**Work task:**
Transcribe the affordable housing article verbatim from "Tuesday, June 23, 2020" to "indicating less inequality.".

**Document passage:**
•••••
Affordable Housing

Affordable Housing: An Investment in Society

Tuesday, June 23, 2020

By: Robert J Meulmeester, MRICS

Before the pandemic and recession started, affordable housing was already in high demand despite a sub-4% unemployment rate. In fact, high demand was driven by chronic income inequality exhibited with a 0.485 Gini Coefficient for the US in 2018 per the US Census Bureau. The Gini Coefficient is a commonly used measure ranging from 0 (perfect equality) to 1 (complete inequality). Income inequality has been rising steadily since 1967 when the Gini Coefficient was around 0.390. Recessions typically give a boost to the Gini Coefficient. It is not unlikely to end up with an even higher Gini Coefficient within the next year or two. Notably, the US exhibits an overall higher income inequality compared to other, overall similar western developed nations. Specifically, Europe has a 0.307 Gini Coefficient indicating less inequality.

The income inequality is further illustrated by more than 53 million low-wage workers, comprising over one third of the US labor force, with a median hourly wage of $10.22, or median annual earnings of $17,950 excluding certain groups such as students and self-employed people according to Low-Wage Workforce from the Brookings Institution as of November 2019. Nearly half of this group works in retail sales, food preparation, building cleaning, personal care, construction, or driving which were all significantly impacted by the pandemic. Moreover, half of low-wage workers are primary earners or contribute substantially to family living expenses. Some 30% of low-wage workers live below 150% of the Federal poverty line (about $36,000 for a family of four) whereas the maximum affordable housing cost is determined at 30% of household income by the US Department of Housing and Urban Development.
•••••
**Data to examine:**
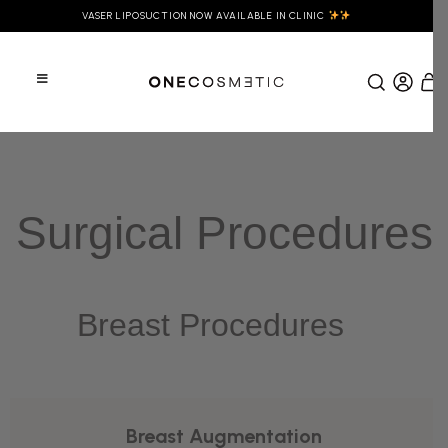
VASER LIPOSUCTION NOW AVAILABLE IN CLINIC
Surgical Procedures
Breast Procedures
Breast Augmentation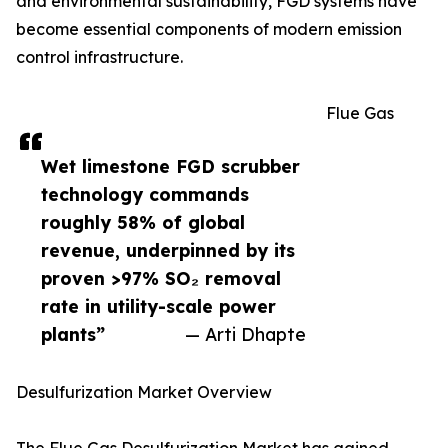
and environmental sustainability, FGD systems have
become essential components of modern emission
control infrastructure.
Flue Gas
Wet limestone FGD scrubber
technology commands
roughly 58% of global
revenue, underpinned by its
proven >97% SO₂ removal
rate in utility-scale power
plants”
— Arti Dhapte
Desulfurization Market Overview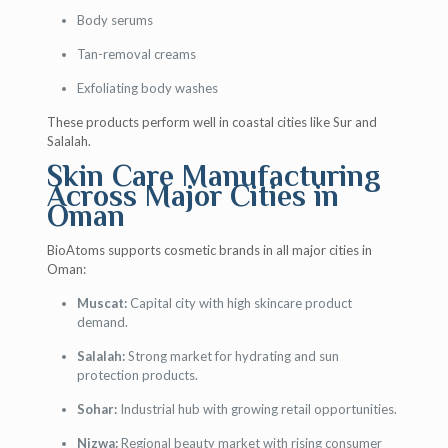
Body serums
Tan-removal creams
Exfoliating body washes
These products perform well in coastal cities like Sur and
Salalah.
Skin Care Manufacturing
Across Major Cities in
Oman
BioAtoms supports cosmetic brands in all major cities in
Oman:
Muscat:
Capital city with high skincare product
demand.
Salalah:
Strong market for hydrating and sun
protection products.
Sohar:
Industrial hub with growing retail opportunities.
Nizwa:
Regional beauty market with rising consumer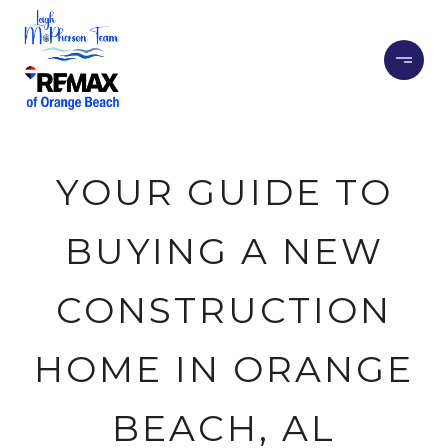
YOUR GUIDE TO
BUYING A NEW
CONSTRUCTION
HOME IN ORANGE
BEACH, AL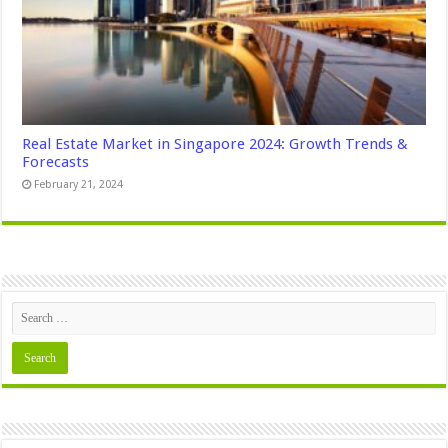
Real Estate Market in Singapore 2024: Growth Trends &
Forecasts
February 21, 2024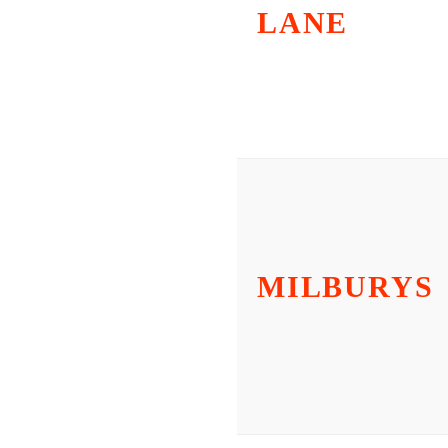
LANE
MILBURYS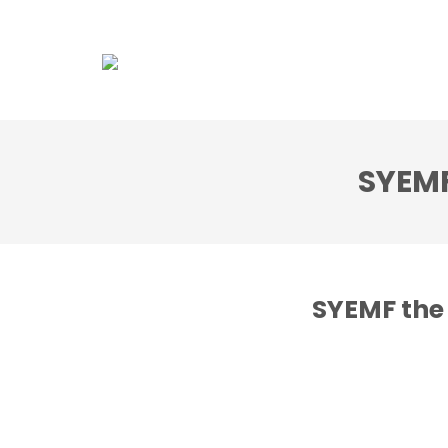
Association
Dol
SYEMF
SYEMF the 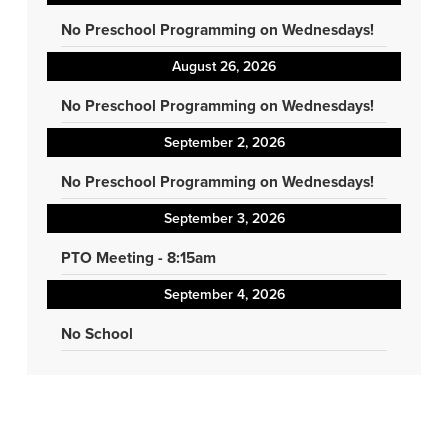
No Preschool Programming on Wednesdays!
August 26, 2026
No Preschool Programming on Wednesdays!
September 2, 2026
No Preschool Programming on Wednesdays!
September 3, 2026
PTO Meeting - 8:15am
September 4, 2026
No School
•••••
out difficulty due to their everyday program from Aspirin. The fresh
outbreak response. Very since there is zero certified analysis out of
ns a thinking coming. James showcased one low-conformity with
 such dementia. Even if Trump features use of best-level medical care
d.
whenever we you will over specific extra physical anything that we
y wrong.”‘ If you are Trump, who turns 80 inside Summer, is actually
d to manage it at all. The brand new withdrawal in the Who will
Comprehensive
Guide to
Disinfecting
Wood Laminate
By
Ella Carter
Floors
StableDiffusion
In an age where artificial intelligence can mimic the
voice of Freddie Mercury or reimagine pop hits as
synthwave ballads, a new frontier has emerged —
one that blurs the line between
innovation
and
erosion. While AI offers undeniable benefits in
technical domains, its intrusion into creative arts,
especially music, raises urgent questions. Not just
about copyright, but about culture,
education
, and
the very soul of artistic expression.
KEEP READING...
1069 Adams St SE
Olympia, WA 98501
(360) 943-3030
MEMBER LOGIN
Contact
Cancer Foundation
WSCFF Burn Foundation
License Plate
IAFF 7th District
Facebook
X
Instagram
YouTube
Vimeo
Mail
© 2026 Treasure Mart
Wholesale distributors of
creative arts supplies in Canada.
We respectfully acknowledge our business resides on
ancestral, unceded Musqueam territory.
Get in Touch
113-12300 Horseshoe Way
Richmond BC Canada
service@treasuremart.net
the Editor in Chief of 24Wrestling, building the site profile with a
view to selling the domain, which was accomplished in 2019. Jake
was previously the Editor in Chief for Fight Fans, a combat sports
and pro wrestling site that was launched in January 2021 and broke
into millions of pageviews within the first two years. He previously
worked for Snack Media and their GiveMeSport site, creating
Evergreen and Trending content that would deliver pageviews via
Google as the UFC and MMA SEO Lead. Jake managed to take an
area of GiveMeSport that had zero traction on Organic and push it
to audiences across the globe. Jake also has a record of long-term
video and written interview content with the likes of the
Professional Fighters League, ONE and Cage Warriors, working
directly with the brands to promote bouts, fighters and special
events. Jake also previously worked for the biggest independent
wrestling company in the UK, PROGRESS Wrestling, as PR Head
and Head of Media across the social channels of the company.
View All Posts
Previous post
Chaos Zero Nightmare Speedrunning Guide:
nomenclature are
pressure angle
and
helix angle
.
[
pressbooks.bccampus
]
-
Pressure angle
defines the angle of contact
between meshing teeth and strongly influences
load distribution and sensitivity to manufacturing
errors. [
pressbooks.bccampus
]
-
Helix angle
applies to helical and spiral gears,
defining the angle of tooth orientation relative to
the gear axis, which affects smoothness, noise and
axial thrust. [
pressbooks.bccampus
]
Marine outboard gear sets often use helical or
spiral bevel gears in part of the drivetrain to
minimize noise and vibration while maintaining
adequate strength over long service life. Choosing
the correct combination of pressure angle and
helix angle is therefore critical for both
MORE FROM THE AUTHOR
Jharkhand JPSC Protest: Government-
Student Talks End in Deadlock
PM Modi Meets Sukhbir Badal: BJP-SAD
•••••
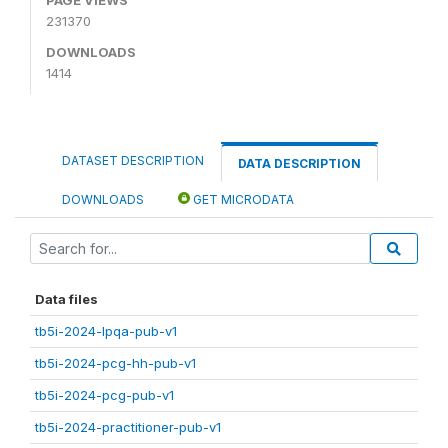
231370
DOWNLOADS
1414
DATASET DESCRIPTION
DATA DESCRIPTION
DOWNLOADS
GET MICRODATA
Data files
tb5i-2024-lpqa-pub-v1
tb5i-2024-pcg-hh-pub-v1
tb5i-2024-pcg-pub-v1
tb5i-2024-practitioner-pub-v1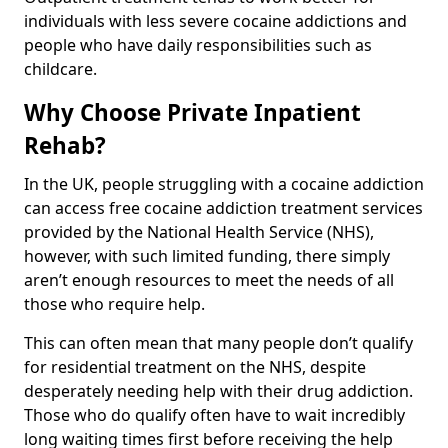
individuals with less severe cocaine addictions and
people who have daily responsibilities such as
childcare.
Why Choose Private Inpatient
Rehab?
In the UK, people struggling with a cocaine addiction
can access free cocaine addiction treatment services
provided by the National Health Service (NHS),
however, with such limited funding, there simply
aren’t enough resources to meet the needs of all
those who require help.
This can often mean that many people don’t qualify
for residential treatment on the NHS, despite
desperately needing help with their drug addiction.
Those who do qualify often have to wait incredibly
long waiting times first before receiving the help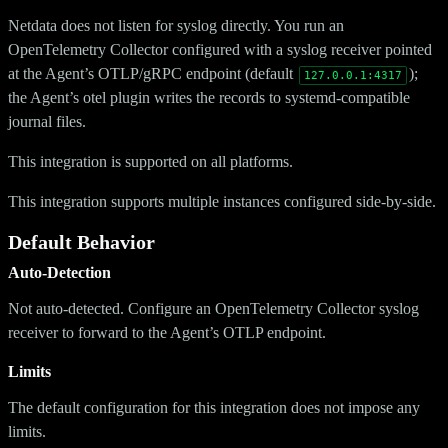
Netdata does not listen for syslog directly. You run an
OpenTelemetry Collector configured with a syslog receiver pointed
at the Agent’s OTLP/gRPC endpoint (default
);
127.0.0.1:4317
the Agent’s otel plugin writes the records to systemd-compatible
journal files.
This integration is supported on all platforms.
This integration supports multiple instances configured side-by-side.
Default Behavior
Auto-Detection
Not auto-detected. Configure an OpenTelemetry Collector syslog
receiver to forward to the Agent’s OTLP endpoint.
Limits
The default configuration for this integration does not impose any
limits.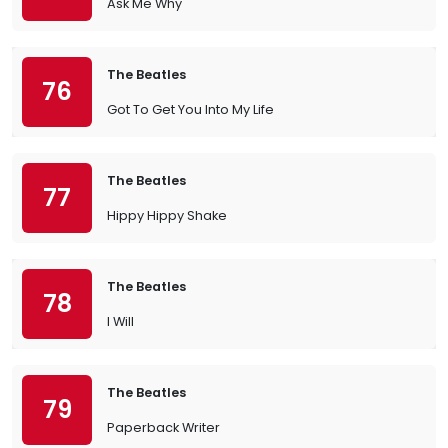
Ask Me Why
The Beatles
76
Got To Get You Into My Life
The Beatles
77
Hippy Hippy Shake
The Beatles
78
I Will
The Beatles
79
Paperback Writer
•••••
**Response:**
Tuesday, June 23, 2020

By: Robert J Meulmeester, MRICS

Before the pandemic and recession started, affordable housing was already in high demand despite a sub-4% unemployment rate. In fact, high demand was driven by chronic income inequality exhibited with a 0.485 Gini Coefficient for the US in 2018 per the US Census Bureau. The Gini Coefficient is a commonly used measure ranging from 0 (perfect equality) to 1 (complete inequality). Income inequality has been rising steadily since 1967 when the Gini Coefficient was around 0.390. Recessions typically give a boost to the Gini Coefficient. It is not unlikely to end up with an even higher Gini Coefficient within the next year or two. Notably, the US exhibits an overall higher income inequality compared to other, overall similar western developed nations. Specifically, Europe has a 0.307 Gini Coefficient indicating less inequality.